A Modern Ireland Famous works, depicting Ireland’s cultural and artistic heritage are currently on display at the Irish Museum of Modern Art.

Photographs taken by Sir Roger Casement, John Millington Synge and George Bernard Shaw are just some of the features of an exhibition at the Irish Museum of Modern Art (IMMA).

‘The Moderns: The Arts in Ireland from the 1900s to the 1970s’ aims to explore the development of modernity in Ireland and contains 250 works by more than 180 artists, writers, film-makers, architects, designers and composers.

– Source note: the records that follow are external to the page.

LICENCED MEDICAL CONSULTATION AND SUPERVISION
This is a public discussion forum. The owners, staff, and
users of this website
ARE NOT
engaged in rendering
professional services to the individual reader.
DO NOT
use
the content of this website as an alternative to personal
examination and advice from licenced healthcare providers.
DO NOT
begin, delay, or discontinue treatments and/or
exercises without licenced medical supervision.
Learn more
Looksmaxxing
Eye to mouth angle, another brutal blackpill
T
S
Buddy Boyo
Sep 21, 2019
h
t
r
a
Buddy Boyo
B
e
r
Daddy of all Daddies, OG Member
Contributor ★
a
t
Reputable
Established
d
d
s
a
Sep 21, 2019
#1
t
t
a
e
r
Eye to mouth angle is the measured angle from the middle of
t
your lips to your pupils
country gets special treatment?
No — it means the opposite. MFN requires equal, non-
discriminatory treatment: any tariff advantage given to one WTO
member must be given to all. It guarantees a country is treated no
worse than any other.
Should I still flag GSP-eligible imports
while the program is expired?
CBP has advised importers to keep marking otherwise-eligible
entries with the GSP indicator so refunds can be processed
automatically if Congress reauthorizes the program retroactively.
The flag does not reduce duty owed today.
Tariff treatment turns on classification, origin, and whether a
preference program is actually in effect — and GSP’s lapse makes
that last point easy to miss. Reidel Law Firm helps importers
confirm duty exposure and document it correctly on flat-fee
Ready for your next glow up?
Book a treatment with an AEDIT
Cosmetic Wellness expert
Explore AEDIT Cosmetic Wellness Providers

Focussing in the innovative and the experimental, the exhibition incorporates painting, sculpture, photography, film, architecture, literature, music and design of the period. It mainly comprises of the museum’s collection, but also includes loans from public and private collections in Ireland and beyond.

First editions by Irish writers such as WB Yeats, James Joyce, Samuel Beckett, Anthony Cronin, Brian Friel and Seamus Heaney are featured. A selection of critically-acclaimed music, in manuscript and audio form by Frederick May, Sean Ó Riada, Seoirse Bodley, Raymond Deane and Gerald Barry aims to acknowledge the achievements of two Irish record companies; Woodtown and Claddagh Records.

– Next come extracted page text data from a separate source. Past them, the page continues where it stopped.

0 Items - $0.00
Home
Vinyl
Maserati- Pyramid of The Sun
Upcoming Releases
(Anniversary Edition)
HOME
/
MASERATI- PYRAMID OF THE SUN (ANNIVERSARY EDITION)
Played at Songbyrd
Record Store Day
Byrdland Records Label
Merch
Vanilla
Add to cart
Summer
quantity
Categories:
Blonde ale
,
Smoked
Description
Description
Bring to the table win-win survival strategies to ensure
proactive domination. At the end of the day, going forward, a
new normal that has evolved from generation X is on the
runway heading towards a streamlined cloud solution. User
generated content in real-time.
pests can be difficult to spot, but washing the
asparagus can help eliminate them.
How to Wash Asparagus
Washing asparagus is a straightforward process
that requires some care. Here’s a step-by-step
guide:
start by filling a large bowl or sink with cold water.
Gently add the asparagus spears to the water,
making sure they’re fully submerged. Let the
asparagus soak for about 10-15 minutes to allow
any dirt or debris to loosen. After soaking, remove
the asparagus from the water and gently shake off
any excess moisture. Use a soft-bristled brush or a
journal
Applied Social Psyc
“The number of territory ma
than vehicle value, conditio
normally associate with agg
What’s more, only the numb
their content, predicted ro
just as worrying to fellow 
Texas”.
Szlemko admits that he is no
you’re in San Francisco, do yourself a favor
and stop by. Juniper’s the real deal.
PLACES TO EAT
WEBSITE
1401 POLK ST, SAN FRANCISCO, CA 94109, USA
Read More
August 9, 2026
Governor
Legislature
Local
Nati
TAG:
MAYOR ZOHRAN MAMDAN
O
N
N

A Modern Ireland The Irish Film Institute will also screen films such as Beckett’s ‘Film’ and Robert J Flaherty’s ‘Man of Aran’ during the exhibition.

A spokeswoman from the IMMA explained: “The exhibition clearly positions photography as part of mainstream visual art.”

The exhibition is presented chronologically, starting with JM Synge, George Bernard Shaw, Roderic O’Conor and William Leech and closing with the earliest post-modern artists such as Michael Craig-Martin, Barry Flanagan, Sean Scully and James Coleman. Special displays include furniture designed by Eileen Gray and paintings by Mainie Jellett, Jack B Yeats and Francis Bacon.

She added: “The exhibition also considers the vision and enterprise of collectors, gallerists and other individuals whose contribution qualifies them for inclusion in any survey of modernity in Ireland.”

This category includes an array of photographs taken by Independent Newspapers’ photographers during the 1930s and 1940s.

Museum Director Enrique Juncosa explained that the central aim of ‘The Moderns’ is: “to highlight the importance of the collection to us at IMMA, and how this exhibition has to be more than the mere display of considered masterpieces as if they were trophies.

A Modern Ireland “It is important that the collection is used as an educational tool and as a mechanism to encourage debate, historical analysis and scholarship. With ‘The Moderns’, we wish to present visual culture in relation to other art practices – none of them, after all, were developed in isolation – and to analyse contexts and aesthetic development and changes.”

He concluded: “It has very often been said that modernism did not really happen in Ireland, but clearly a lot of the best art produced here demonstrates a knowledge of international ideas of the period, even if those were filtered or tinted with local myths, beliefs, traditions, history or politics.”

The exhibition runs until 3 April 2011.